Amazon and Walmart are in an acquisitions race for new customers.
While Amazon announced its plan for a grocery takeover with the $310 billion acquisition of Whole Foods, Walmart has its sights set more on luxury retail with a $310M acquisition of Bonobos. With its acquisitions of smaller retailers including ModCloth, Moosejaw, Jet.com and now Bonobos, Walmart is vying to boost its reputation by buying companies known for high-quality products.
As competition for customers continues to heighten, retailers are gambling that these acquisitions will make an important difference with their audience. New Walker Sands data reveals that 18 percent of consumers report being more likely to shop at Walmart after their acquisition of Jet.com and another 18 percent report the same after the ModCloth acquisition. That could mean a major boost in revenue if Walmart leverages these new assets effectively.
In an email, Scott Webb, President of Avionos stated that he thinks these moves speak directly to the shifting digital retail experience. He said, “The recent moves by Amazon and Walmart are a recognition that the path forward for success is centered around providing a compelling experience wherever the consumer wants to transact. Walmart, the leader in traditional physical retail, is recognizing that they need a better experience with the brands and products they are offering, both online and instore. Amazon, the clear leader in the digital experience, is recognizing that there is still a compelling need to have a physical presence where they can support their customers’ full experience needs.”
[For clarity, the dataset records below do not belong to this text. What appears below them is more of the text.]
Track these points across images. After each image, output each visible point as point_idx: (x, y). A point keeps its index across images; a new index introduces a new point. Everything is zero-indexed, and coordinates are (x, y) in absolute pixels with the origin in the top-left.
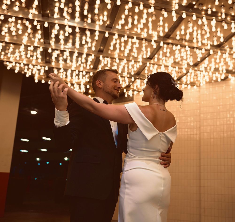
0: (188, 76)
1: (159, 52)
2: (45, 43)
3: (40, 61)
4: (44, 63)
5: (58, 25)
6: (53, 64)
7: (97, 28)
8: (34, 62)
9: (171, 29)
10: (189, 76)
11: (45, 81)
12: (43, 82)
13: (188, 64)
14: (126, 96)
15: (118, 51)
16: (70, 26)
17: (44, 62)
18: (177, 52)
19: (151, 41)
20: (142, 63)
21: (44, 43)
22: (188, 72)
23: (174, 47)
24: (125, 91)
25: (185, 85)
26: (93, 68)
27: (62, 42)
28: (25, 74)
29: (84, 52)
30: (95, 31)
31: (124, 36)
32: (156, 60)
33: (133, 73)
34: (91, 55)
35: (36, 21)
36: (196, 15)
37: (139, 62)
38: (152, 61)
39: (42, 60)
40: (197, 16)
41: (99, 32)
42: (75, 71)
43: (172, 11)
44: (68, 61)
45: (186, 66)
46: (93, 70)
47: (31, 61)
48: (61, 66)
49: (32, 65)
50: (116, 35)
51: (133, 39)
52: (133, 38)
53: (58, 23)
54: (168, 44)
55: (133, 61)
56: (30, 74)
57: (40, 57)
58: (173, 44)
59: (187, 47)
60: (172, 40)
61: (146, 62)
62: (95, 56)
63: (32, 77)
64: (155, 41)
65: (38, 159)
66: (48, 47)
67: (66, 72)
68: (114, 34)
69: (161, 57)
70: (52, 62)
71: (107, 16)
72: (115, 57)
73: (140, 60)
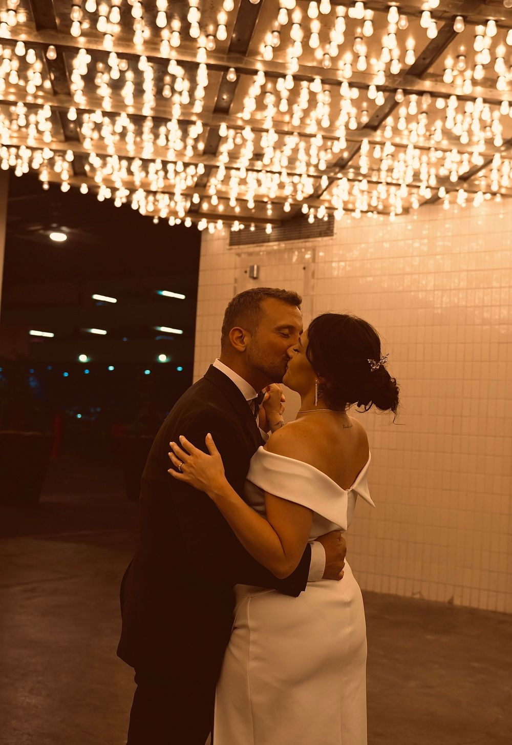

And Lauren Freedman, SVP of Digital Strategy at Astound Commerce, thinks this acquisition is part of Walmart’s push to be known as more than just the cheapest guys in ecommerce. The company is ramping up their ecommerce efforts to compete with Amazon, and Bonobos could be a key player in shifting the online apparel game in their favor.
As retailers aim to attract millennials and higher-income customers into their stores, they are banking on new and different acquisitions to ring in the sales.